Your assignment:
When copying the listing below, skip every picture and keep each word as it stands.

Entries provided:

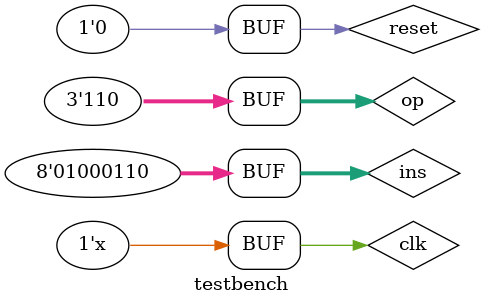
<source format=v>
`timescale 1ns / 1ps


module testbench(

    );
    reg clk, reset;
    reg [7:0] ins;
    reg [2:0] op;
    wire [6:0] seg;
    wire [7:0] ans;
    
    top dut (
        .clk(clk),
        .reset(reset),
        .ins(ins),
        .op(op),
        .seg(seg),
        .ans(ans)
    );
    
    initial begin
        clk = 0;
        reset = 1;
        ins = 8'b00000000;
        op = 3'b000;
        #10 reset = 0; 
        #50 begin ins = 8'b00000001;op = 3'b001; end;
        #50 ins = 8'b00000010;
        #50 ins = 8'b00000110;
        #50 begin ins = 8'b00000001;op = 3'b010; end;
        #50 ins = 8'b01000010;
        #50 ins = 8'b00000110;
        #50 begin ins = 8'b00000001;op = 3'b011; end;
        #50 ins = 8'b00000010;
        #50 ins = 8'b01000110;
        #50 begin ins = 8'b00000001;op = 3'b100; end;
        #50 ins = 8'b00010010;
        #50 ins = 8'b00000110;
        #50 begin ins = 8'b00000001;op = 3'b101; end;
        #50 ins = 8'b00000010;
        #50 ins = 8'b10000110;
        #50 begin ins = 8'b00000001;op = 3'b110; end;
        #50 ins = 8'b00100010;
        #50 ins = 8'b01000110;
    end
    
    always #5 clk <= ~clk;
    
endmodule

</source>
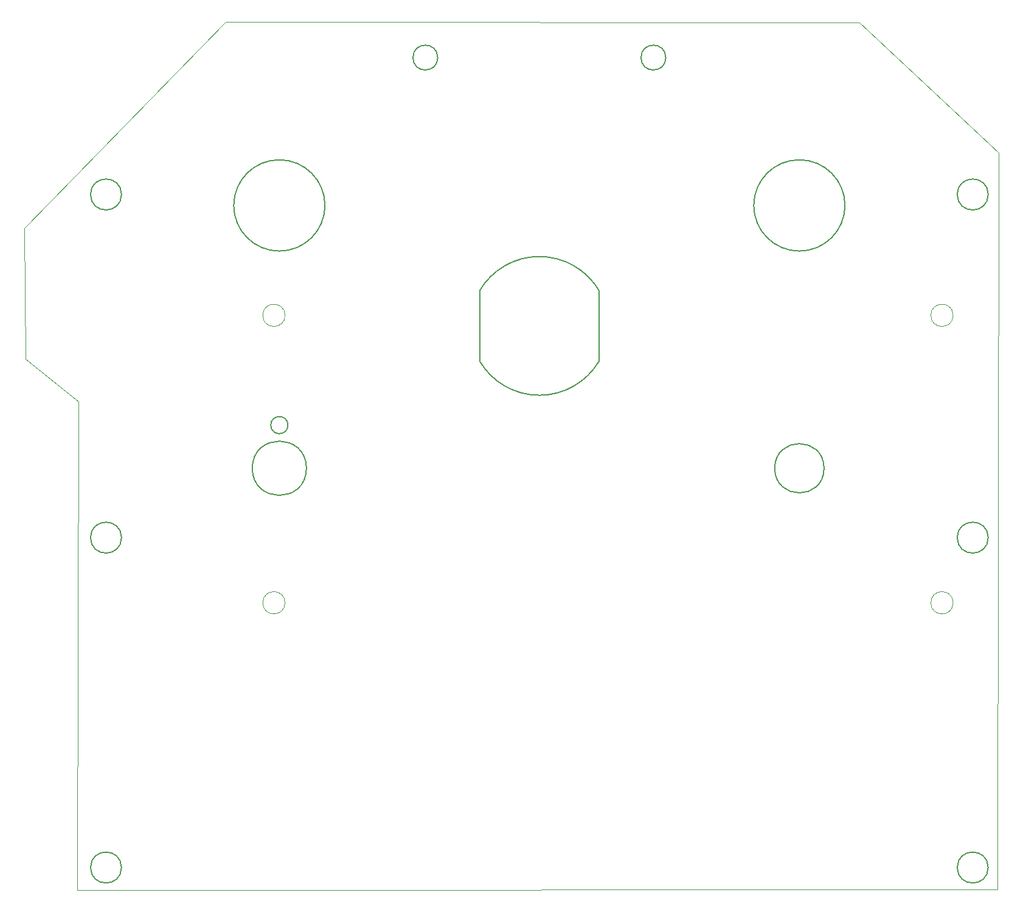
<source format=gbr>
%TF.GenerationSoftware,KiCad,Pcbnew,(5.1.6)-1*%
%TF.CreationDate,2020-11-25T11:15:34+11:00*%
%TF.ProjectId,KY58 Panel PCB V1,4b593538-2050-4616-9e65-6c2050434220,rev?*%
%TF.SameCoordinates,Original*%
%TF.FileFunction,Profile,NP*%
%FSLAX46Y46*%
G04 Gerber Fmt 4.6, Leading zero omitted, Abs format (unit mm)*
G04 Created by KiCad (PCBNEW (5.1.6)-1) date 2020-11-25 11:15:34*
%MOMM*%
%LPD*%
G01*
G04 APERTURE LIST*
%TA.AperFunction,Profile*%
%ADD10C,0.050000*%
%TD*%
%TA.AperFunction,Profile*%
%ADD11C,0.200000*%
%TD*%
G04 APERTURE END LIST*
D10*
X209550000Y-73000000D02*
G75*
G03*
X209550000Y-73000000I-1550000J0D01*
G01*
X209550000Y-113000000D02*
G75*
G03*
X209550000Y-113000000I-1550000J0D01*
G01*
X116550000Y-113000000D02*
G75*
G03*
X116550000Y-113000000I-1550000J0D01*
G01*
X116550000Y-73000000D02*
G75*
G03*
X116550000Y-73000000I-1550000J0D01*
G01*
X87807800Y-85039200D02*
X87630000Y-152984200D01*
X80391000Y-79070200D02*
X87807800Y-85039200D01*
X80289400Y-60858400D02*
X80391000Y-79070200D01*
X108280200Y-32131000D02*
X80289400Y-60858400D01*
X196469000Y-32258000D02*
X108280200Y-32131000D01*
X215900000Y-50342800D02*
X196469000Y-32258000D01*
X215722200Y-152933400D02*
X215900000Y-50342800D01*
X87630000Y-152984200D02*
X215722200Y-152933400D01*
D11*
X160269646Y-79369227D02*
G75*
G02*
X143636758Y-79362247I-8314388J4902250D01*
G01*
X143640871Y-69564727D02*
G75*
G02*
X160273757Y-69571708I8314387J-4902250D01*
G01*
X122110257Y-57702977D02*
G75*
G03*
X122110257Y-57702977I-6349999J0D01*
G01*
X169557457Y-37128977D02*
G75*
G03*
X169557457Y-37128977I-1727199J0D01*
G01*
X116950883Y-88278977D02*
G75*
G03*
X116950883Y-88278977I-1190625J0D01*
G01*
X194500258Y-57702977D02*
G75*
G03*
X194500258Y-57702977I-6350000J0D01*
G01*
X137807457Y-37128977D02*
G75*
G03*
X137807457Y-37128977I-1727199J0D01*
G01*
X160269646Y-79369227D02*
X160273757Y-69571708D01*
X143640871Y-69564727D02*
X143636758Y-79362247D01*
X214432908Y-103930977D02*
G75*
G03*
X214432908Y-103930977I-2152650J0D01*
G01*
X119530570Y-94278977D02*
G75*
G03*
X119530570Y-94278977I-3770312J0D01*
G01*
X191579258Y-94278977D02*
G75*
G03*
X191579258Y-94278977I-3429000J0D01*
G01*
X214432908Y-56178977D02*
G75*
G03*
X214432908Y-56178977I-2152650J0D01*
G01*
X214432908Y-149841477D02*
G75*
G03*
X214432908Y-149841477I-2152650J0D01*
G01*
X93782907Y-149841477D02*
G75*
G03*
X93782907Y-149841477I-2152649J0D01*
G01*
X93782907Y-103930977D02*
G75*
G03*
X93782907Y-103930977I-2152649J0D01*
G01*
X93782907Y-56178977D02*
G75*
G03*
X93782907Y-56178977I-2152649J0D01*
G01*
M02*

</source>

Exercise output:
<source format=v>
`timescale 1ns / 1ps


module testbench(

    );
    reg clk, reset;
    reg [7:0] ins;
    reg [2:0] op;
    wire [6:0] seg;
    wire [7:0] ans;
    
    top dut (
        .clk(clk),
        .reset(reset),
        .ins(ins),
        .op(op),
        .seg(seg),
        .ans(ans)
    );
    
    initial begin
        clk = 0;
        reset = 1;
        ins = 8'b00000000;
        op = 3'b000;
        #10 reset = 0; 
        #50 begin ins = 8'b00000001;op = 3'b001; end;
        #50 ins = 8'b00000010;
        #50 ins = 8'b00000110;
        #50 begin ins = 8'b00000001;op = 3'b010; end;
        #50 ins = 8'b01000010;
        #50 ins = 8'b00000110;
        #50 begin ins = 8'b00000001;op = 3'b011; end;
        #50 ins = 8'b00000010;
        #50 ins = 8'b01000110;
        #50 begin ins = 8'b00000001;op = 3'b100; end;
        #50 ins = 8'b00010010;
        #50 ins = 8'b00000110;
        #50 begin ins = 8'b00000001;op = 3'b101; end;
        #50 ins = 8'b00000010;
        #50 ins = 8'b10000110;
        #50 begin ins = 8'b00000001;op = 3'b110; end;
        #50 ins = 8'b00100010;
        #50 ins = 8'b01000110;
    end
    
    always #5 clk <= ~clk;
    
endmodule

</source>
<source format=gbr>
%TF.GenerationSoftware,KiCad,Pcbnew,(5.1.6)-1*%
%TF.CreationDate,2020-11-25T11:15:34+11:00*%
%TF.ProjectId,KY58 Panel PCB V1,4b593538-2050-4616-9e65-6c2050434220,rev?*%
%TF.SameCoordinates,Original*%
%TF.FileFunction,Profile,NP*%
%FSLAX46Y46*%
G04 Gerber Fmt 4.6, Leading zero omitted, Abs format (unit mm)*
G04 Created by KiCad (PCBNEW (5.1.6)-1) date 2020-11-25 11:15:34*
%MOMM*%
%LPD*%
G01*
G04 APERTURE LIST*
%TA.AperFunction,Profile*%
%ADD10C,0.050000*%
%TD*%
%TA.AperFunction,Profile*%
%ADD11C,0.200000*%
%TD*%
G04 APERTURE END LIST*
D10*
X209550000Y-73000000D02*
G75*
G03*
X209550000Y-73000000I-1550000J0D01*
G01*
X209550000Y-113000000D02*
G75*
G03*
X209550000Y-113000000I-1550000J0D01*
G01*
X116550000Y-113000000D02*
G75*
G03*
X116550000Y-113000000I-1550000J0D01*
G01*
X116550000Y-73000000D02*
G75*
G03*
X116550000Y-73000000I-1550000J0D01*
G01*
X87807800Y-85039200D02*
X87630000Y-152984200D01*
X80391000Y-79070200D02*
X87807800Y-85039200D01*
X80289400Y-60858400D02*
X80391000Y-79070200D01*
X108280200Y-32131000D02*
X80289400Y-60858400D01*
X196469000Y-32258000D02*
X108280200Y-32131000D01*
X215900000Y-50342800D02*
X196469000Y-32258000D01*
X215722200Y-152933400D02*
X215900000Y-50342800D01*
X87630000Y-152984200D02*
X215722200Y-152933400D01*
D11*
X160269646Y-79369227D02*
G75*
G02*
X143636758Y-79362247I-8314388J4902250D01*
G01*
X143640871Y-69564727D02*
G75*
G02*
X160273757Y-69571708I8314387J-4902250D01*
G01*
X122110257Y-57702977D02*
G75*
G03*
X122110257Y-57702977I-6349999J0D01*
G01*
X169557457Y-37128977D02*
G75*
G03*
X169557457Y-37128977I-1727199J0D01*
G01*
X116950883Y-88278977D02*
G75*
G03*
X116950883Y-88278977I-1190625J0D01*
G01*
X194500258Y-57702977D02*
G75*
G03*
X194500258Y-57702977I-6350000J0D01*
G01*
X137807457Y-37128977D02*
G75*
G03*
X137807457Y-37128977I-1727199J0D01*
G01*
X160269646Y-79369227D02*
X160273757Y-69571708D01*
X143640871Y-69564727D02*
X143636758Y-79362247D01*
X214432908Y-103930977D02*
G75*
G03*
X214432908Y-103930977I-2152650J0D01*
G01*
X119530570Y-94278977D02*
G75*
G03*
X119530570Y-94278977I-3770312J0D01*
G01*
X191579258Y-94278977D02*
G75*
G03*
X191579258Y-94278977I-3429000J0D01*
G01*
X214432908Y-56178977D02*
G75*
G03*
X214432908Y-56178977I-2152650J0D01*
G01*
X214432908Y-149841477D02*
G75*
G03*
X214432908Y-149841477I-2152650J0D01*
G01*
X93782907Y-149841477D02*
G75*
G03*
X93782907Y-149841477I-2152649J0D01*
G01*
X93782907Y-103930977D02*
G75*
G03*
X93782907Y-103930977I-2152649J0D01*
G01*
X93782907Y-56178977D02*
G75*
G03*
X93782907Y-56178977I-2152649J0D01*
G01*
M02*

</source>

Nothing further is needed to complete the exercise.